--- EXCERPTED TEXT Enclosed Below ---

But arguments regarding data aside, there are a number of holes in this story. First, as Beauchamp has pointed out, there just is plenty of research demonstrating structural racism.[ii]
Second, although Kaufman suggests colour-based identity has a strong evolutionary basis (which of course we can’t really prove), he also provides numerous instances of its systematic cultivation in Western nations. Moreover, he explicitly states that ‘right-wing media and political elites have some sway in framing what their supporters should be conservative or authoritarian about’ (121). Couldn’t we therefore equally argue that this source of identity could be replaced? And wouldn’t this involve exactly the kind of questioning, challenging and in some cases removing of markers of exclusively white identity that Kaufman seems so concerned about? The positive discrimination and #rhodesmustfall movements come to mind.
Third, Kaufman relies on the common leftist critique of identity politics; namely, that capitulation to capitalism forced the left to claim the right to equality in principle rather than in practice. But again, if this shift was so causally significant in the rise of white populism, then wouldn’t reviving a class-based agenda that cuts across racial, religious and value-based differences ultimately restore a sense of identity and harmony?
Fourth, and this is where my work is situated, Kaufman is far too dismissive of civic nationalism, and far too quick to associate it with the “religion” of left modernism. What Kaufman calls civic nationalism might be considered a subset of a broader civil religion tradition. Most critics of liberalism, such as myself, see it as neglecting civil religion, rather than typifying it as Kaufman does. At one point Kaufman suggests that by the beginning of this decade, it was clear civic nationalism had failed (198). Hence only white majoritarian culture will create a sense of identity strong enough to withstand social fragmentation. Putting aside whether or not his particular subset of civic nationalism has failed, which I consider debatable, Kaufman does not cite any of the extensive literature in the civil religion tradition. My own Myth and Solidarity in the Modern World: Beyond Religious and Political Division gathers much of this literature together.[iii] I explicitly citicise the absence of a civil religion tradition in contemporary liberal societies and I stress the need to develop such a tradition. If I am too far to the right or too small-time to serve as an exemplar, the whole point of a book like Martha Nussbaum’s Political Emotions: Why Love Matters for Justice (published in 2010) was that we never really tried to cultivate a thick liberal identity.[iv] In my own work, I urge that this identity would have to be rooted in shared myths, rituals and traditions. Why does Kaufman give so little time to these features?
My own position is far from an endorsement of left modernism or even milder forms of liberalism. It requires deliberately constructing social policies geared towards the inclusive construction of myths, rituals and traditions. As such, it serves as a rejection, or at least a radical adaptation, of the liberal tradition that says we can only cultivate public culture based on value-free, reason-based consensus. This point notwithstanding, however, and perhaps contra my earlier research, I do now think there is strong evidence that anti-racist liberal culture has strong myths, rituals and traditions which rupture to the surface in moments of crisis. The picture with which I opened this piece is of an anti-racist action, thrown together in just a few days in response to a far-right rally. In almost ten years of research into how to construct solidarity across differences of religion, race and values, I have found that, after climate change, it is actions such as these that inspire the most passion and support.

--- End of Enclosed EXCERPTED TEXT ---
--- DATASET EXTRACT Enclosed Below ---

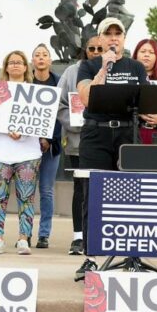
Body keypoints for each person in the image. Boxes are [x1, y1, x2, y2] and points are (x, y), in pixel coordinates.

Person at [75, 17, 147, 279]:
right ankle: (91, 257)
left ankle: (132, 253)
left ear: (124, 39)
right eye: (109, 34)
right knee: (92, 193)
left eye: (119, 33)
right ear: (101, 39)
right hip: (96, 133)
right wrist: (104, 68)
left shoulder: (136, 67)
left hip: (128, 132)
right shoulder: (89, 65)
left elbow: (146, 101)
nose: (114, 38)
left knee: (131, 194)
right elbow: (86, 97)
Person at [0, 51, 42, 255]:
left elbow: (42, 121)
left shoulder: (37, 93)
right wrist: (6, 129)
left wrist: (24, 132)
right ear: (6, 67)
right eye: (12, 62)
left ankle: (23, 239)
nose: (16, 65)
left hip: (28, 153)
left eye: (20, 62)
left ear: (26, 67)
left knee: (26, 197)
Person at [57, 35, 103, 255]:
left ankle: (101, 235)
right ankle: (78, 237)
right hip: (78, 141)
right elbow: (59, 103)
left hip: (106, 142)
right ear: (85, 50)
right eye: (91, 48)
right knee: (81, 190)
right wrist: (76, 124)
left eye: (99, 48)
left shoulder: (116, 71)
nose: (95, 51)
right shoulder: (71, 73)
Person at [31, 43, 62, 249]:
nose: (41, 58)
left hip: (51, 146)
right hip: (27, 145)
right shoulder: (26, 83)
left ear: (50, 61)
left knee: (46, 190)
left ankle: (44, 234)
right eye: (37, 55)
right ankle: (24, 233)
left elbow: (62, 115)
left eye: (45, 55)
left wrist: (48, 139)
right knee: (26, 191)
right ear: (32, 60)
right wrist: (36, 138)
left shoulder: (58, 83)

--- End of Enclosed DATASET EXTRACT ---

In the critique of Kaufman, what does the writer urge a thick liberal identity would have to be rooted in? The listing plays no part in any task.

Shared myths, rituals and traditions.